Question

A 1 m long metal rod AB completes the circuit as shown in figure. The area of circuit is perpendicular to the magnetic field of 0.10 T. If the resistance of the total circuit is 2 \(\Omega\) then the force needed to move the rod towards right with constant speed (v) of 1.5 m/s is _____ N.

• A. \(5.7 \times 10^{-2}\)
• B. \(7.5 \times 10^{-3}\)
• C. \(7.5 \times 10^{-2}\)
• D. \(5.7 \times 10^{-3}\)

Hint:

An alternative approach is to use the principle of energy conservation.

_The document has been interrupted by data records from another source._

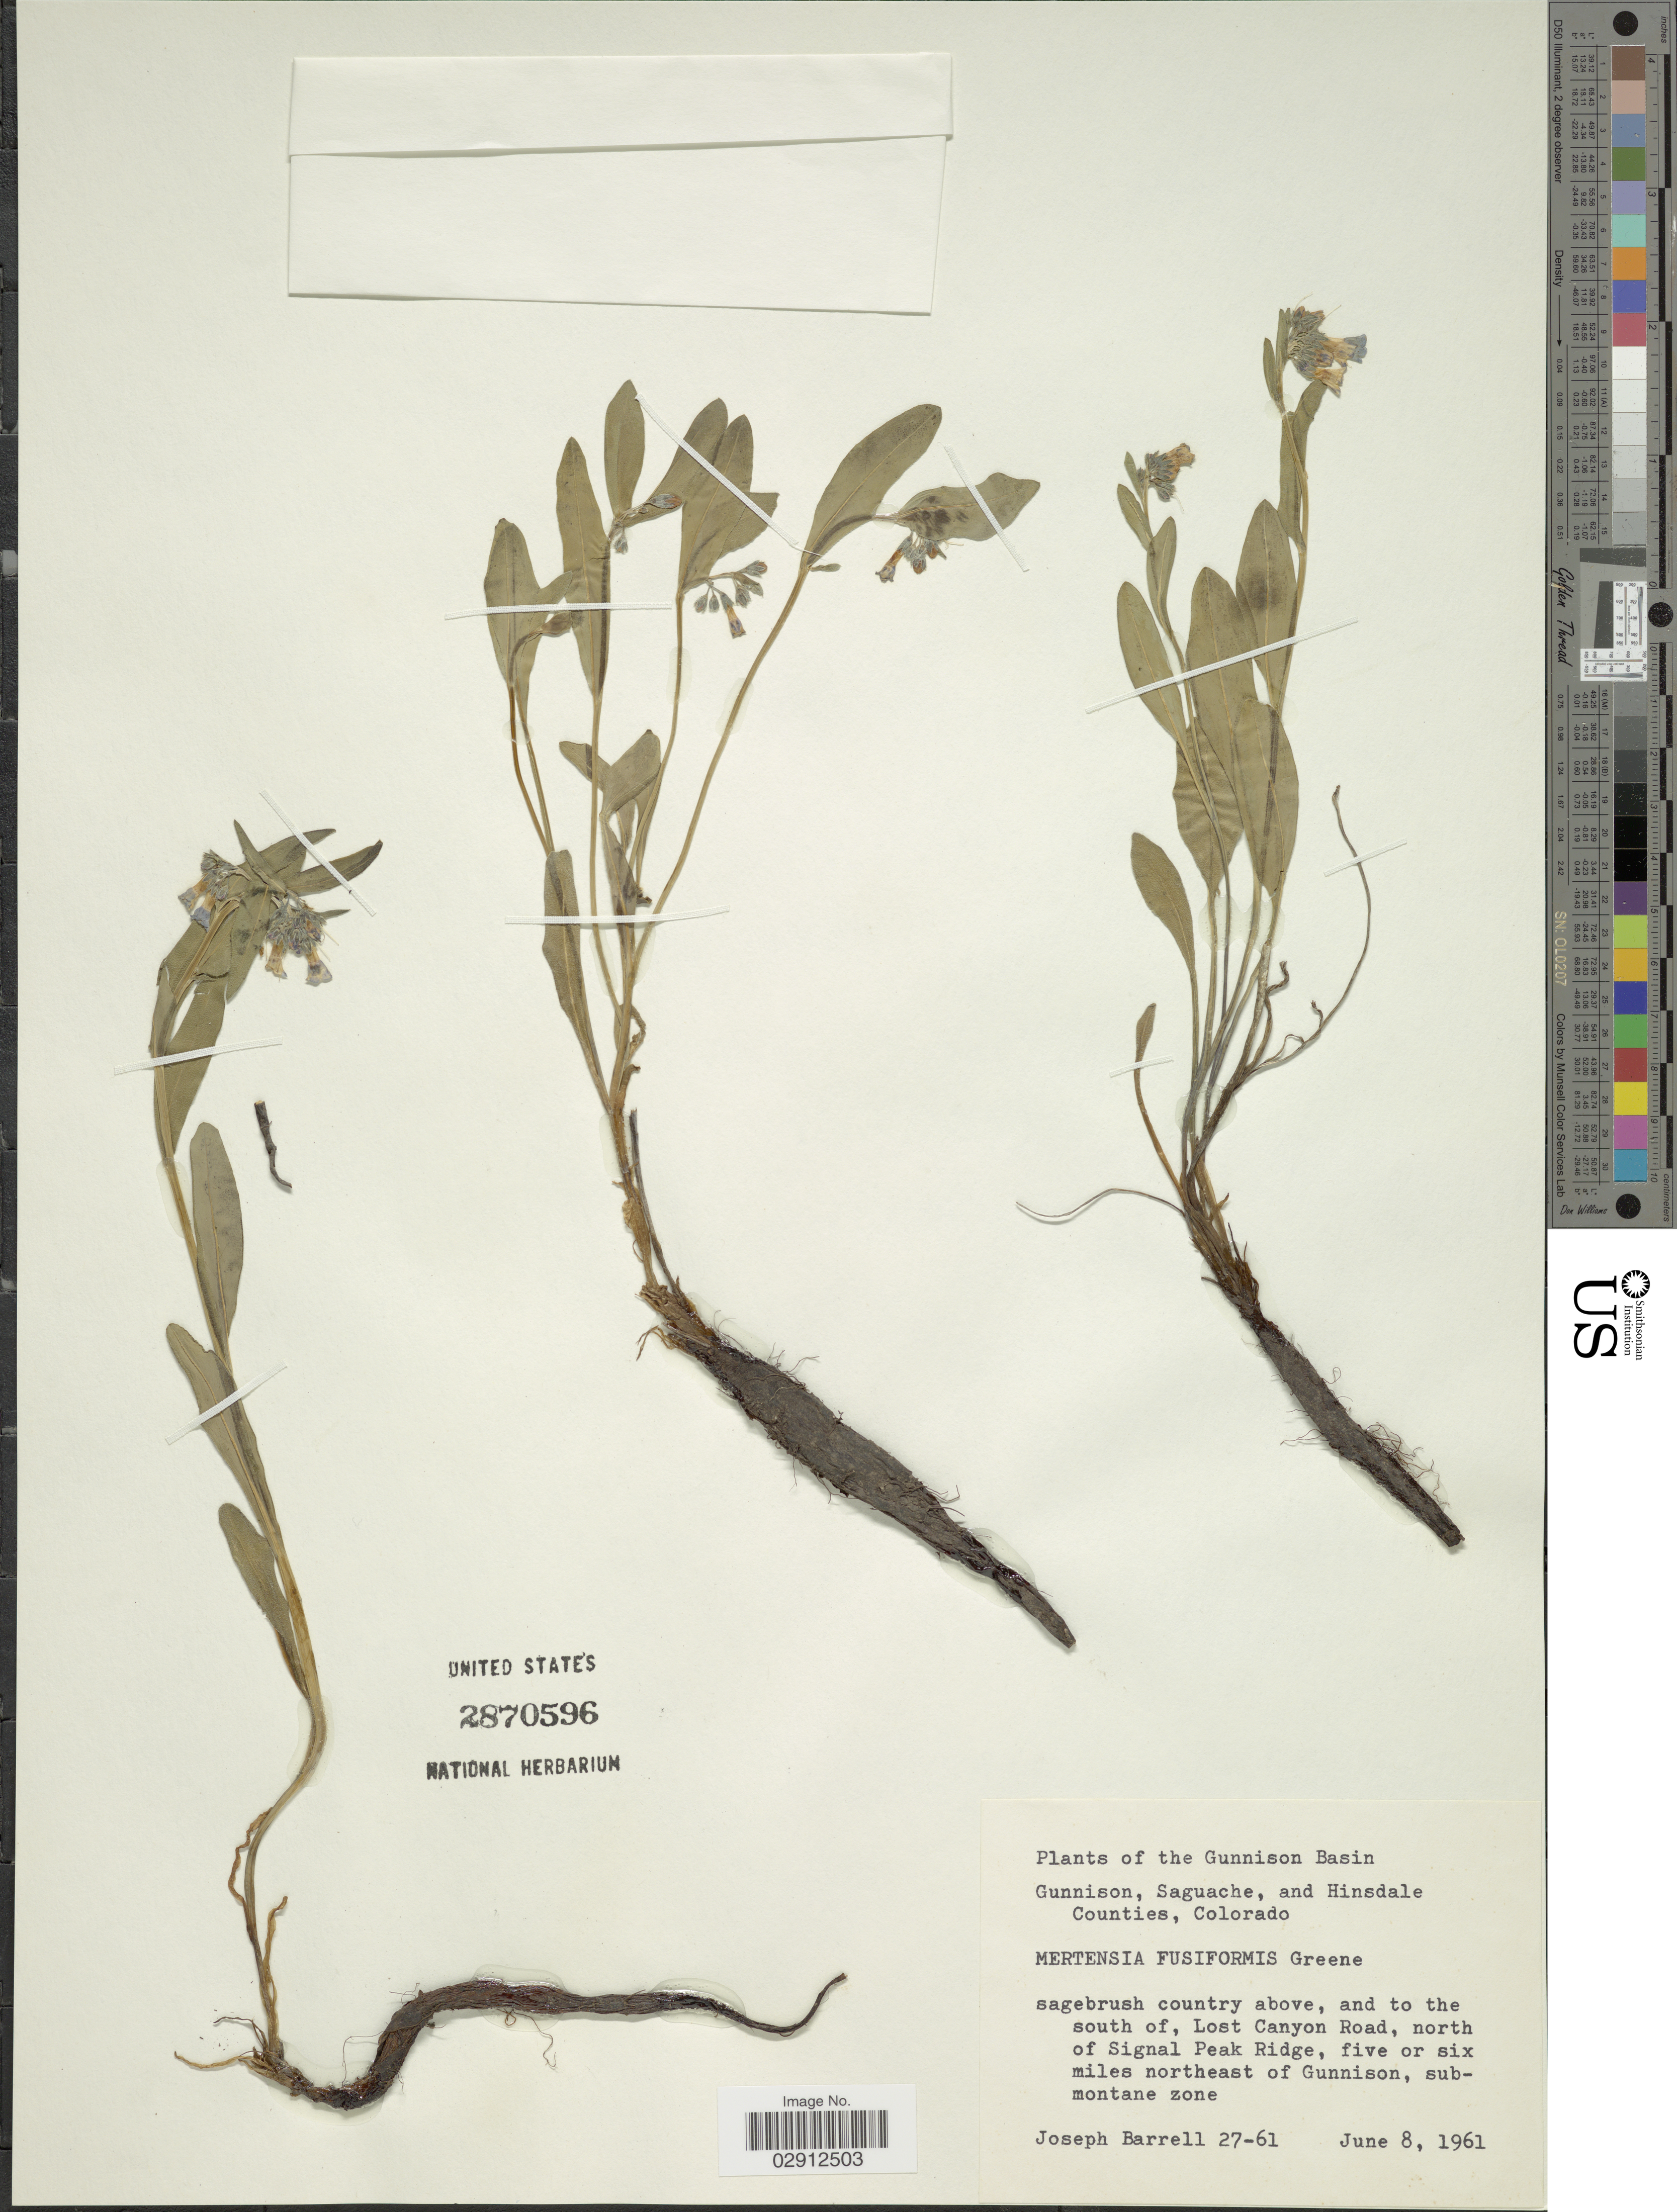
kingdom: Plantae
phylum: Tracheophyta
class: Magnoliopsida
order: Boraginales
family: Boraginaceae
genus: Mertensia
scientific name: Mertensia fusiformis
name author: Greene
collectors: J. Barrell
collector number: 27-61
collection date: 1961-06-08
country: United States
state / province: Colorado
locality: The Gunnison Basin, Gunnison, Saguache, and Hinsdale Counties, Colorado, sagebrush country above, and to the south of, Lost Canyon Road, north of Signal Peak Ridge, five or six miles northeast of Gunnison, submontane zone.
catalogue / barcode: US 2870596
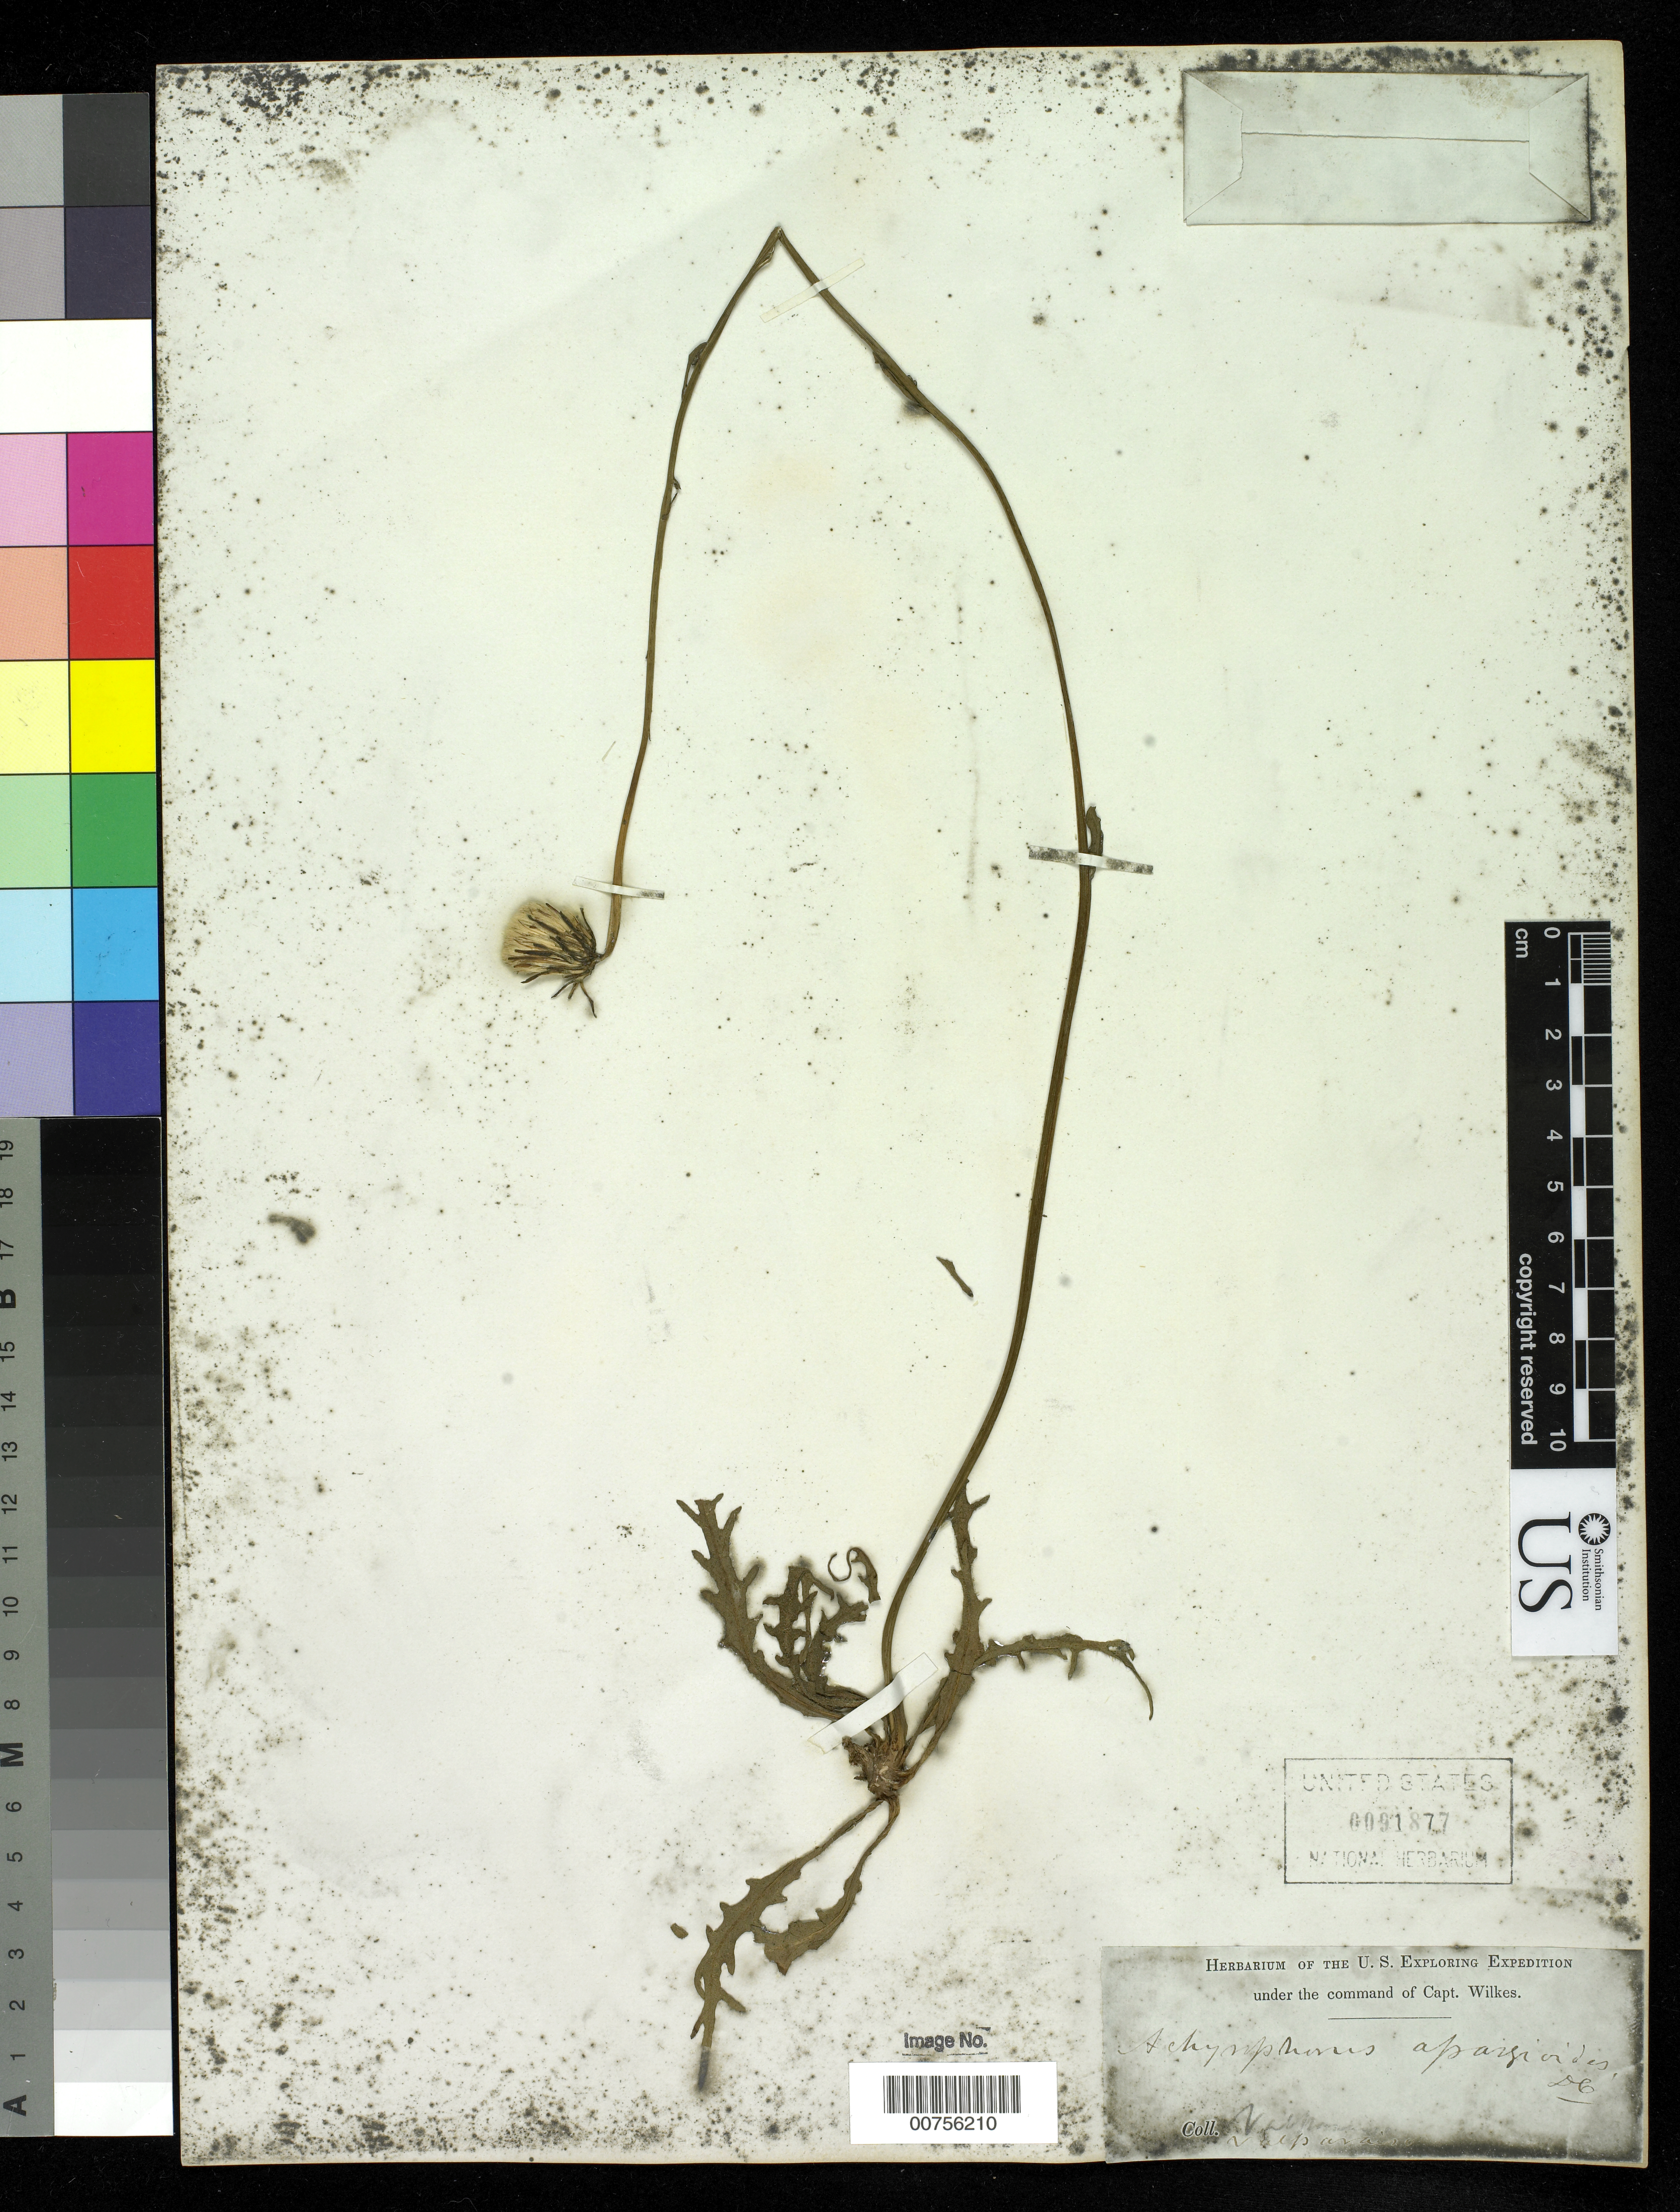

The mechanical power supplied by the external force must equal the electrical power dissipated as heat in the resistor.
Mechanical Power \(P_{\text{mech}} = F_{\text{app}} \cdot v\).
Electrical Power \(P_{\text{elec}} = I^2 R = \frac{\mathcal{E}^2}{R} = \frac{(BLv)^2}{R}\).
Equating them: \(F_{\text{app}} v = \frac{B^2 L^2 v^2}{R} \implies F_{\text{app}} = \frac{B^2 L^2 v}{R}\). This gives the answer in one step.

Answer 1

The Correct Option is B

Step 1: Understanding the Question:
A conducting rod moving in a magnetic field as part of a closed circuit will experience motional EMF. This EMF drives a current, and the current-carrying rod in the magnetic field experiences a magnetic (Lorentz) force. To maintain constant velocity, an external applied force equal and opposite to this magnetic force is required.
Step 2: Key Formula or Approach:
1. Motional EMF: \( \mathcal{E} = B L v \), where B, L, and v are mutually perpendicular. 2. Ohm's Law: \( I = \frac{\mathcal{E}}{R} \). 3. Magnetic Force on the rod: \( F_m = I L B \). 4. Condition for constant velocity: Applied Force \( F_{\text{app}} = F_m \).
Step 3: Detailed Explanation:
Given values:
Length of the rod, \(L = 1\) m.
Magnetic field, \(B = 0.10\) T.
Total resistance, \(R = 2 \, \Omega\).
Constant speed, \(v = 1.5\) m/s.
1. Calculate the induced motional EMF (\(\mathcal{E}\)):
\[ \mathcal{E} = B L v = (0.10 \, \text{T}) \times (1 \, \text{m}) \times (1.5 \, \text{m/s}) = 0.15 \, \text{V} \] 2. Calculate the induced current (I):
\[ I = \frac{\mathcal{E}}{R} = \frac{0.15 \, \text{V}}{2 \, \Omega} = 0.075 \, \text{A} \] 3. Calculate the magnetic force (\(F_m\)) on the rod:
This force will oppose the motion (by Lenz's law). Its magnitude is:
\[ F_m = I L B = (0.075 \, \text{A}) \times (1 \, \text{m}) \times (0.10 \, \text{T}) = 0.0075 \, \text{N} \] 4. Determine the required applied force (\(F_{\text{app}}\)):
To move the rod at a constant speed, the net force must be zero. Therefore, the applied force must be equal in magnitude and opposite in direction to the magnetic force.
\[ F_{\text{app}} = F_m = 0.0075 \, \text{N} \] In scientific notation, this is \( 7.5 \times 10^{-3} \) N.
Step 4: Final Answer:
The force needed to move the rod is \( 7.5 \times 10^{-3} \) N. This corresponds to option (B).